## Required work
Your answer must consist solely of the line containing "indoor plant [219,356,378,598]" and each line after it through the end of the data, copied exactly.

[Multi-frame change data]
-*-
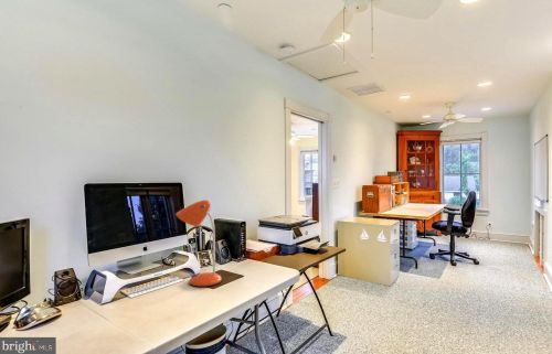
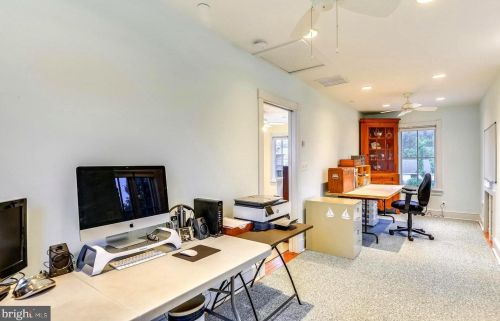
- desk lamp [174,200,223,288]
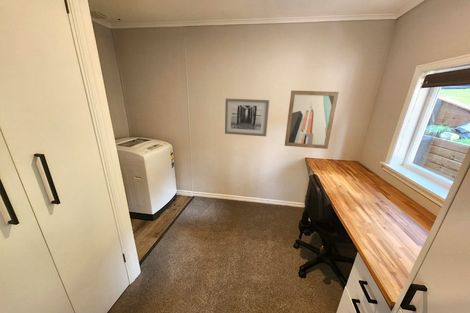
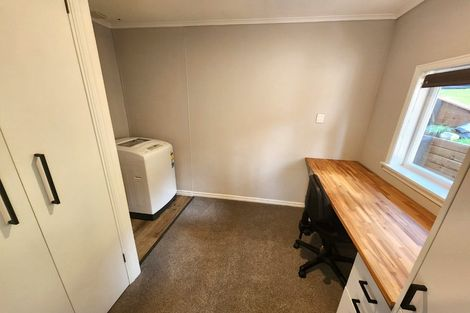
- wall art [284,90,340,150]
- wall art [224,97,270,137]
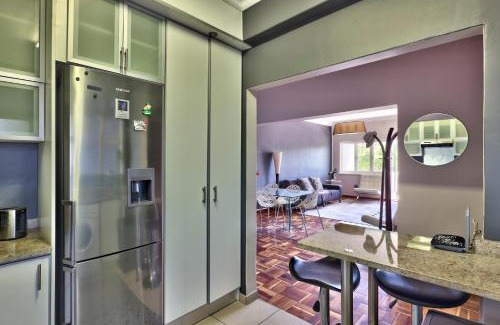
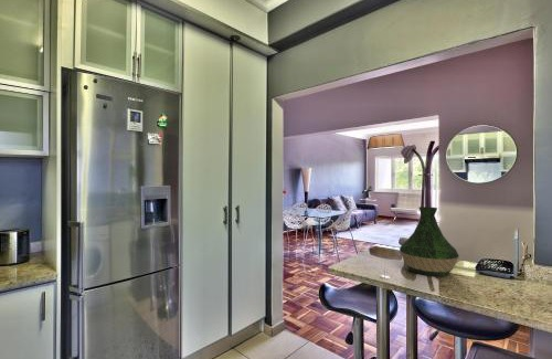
+ vase [399,205,460,277]
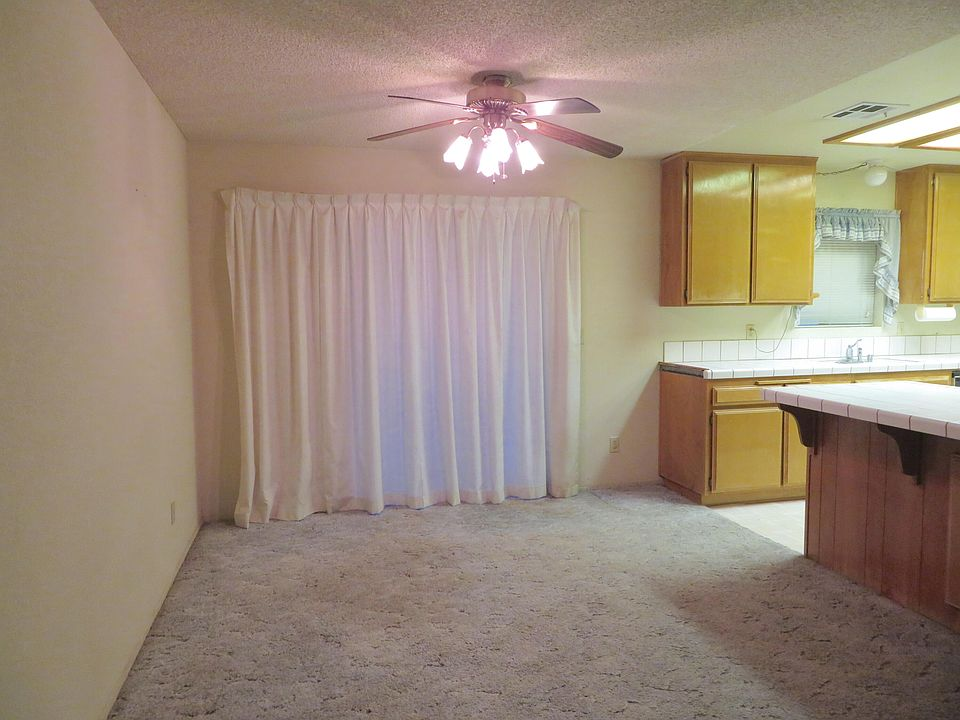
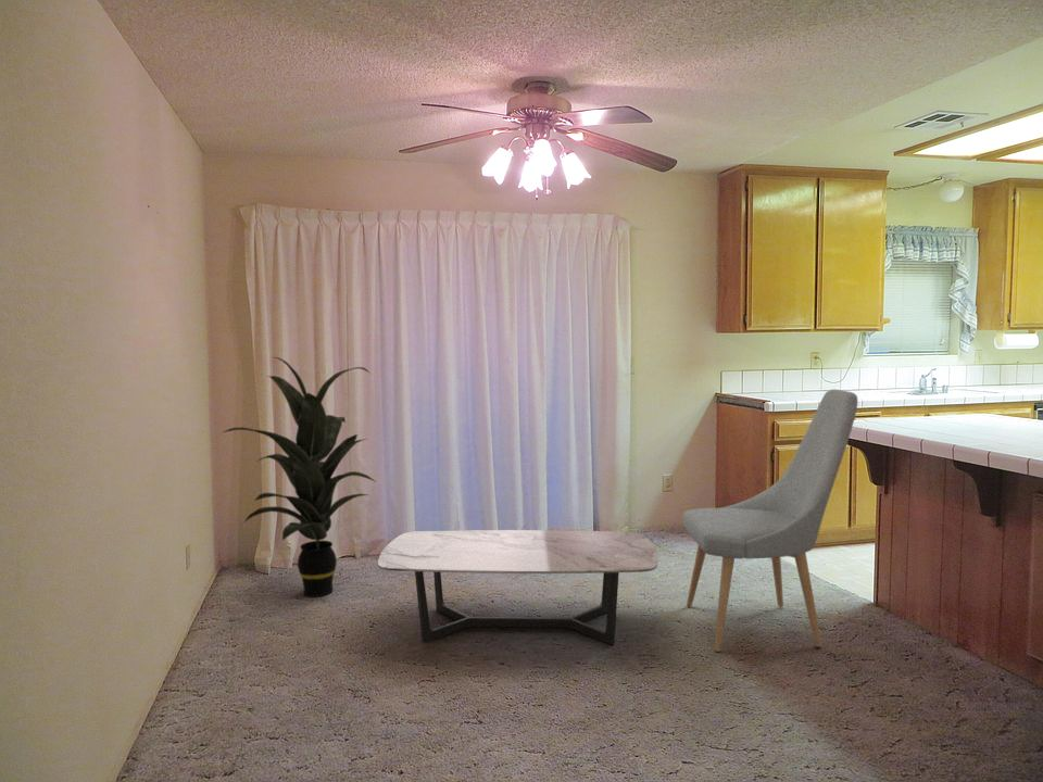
+ indoor plant [219,356,378,598]
+ chair [681,389,859,653]
+ coffee table [377,529,659,646]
-*-
## Solved exercise
+ indoor plant [219,356,378,598]
+ chair [681,389,859,653]
+ coffee table [377,529,659,646]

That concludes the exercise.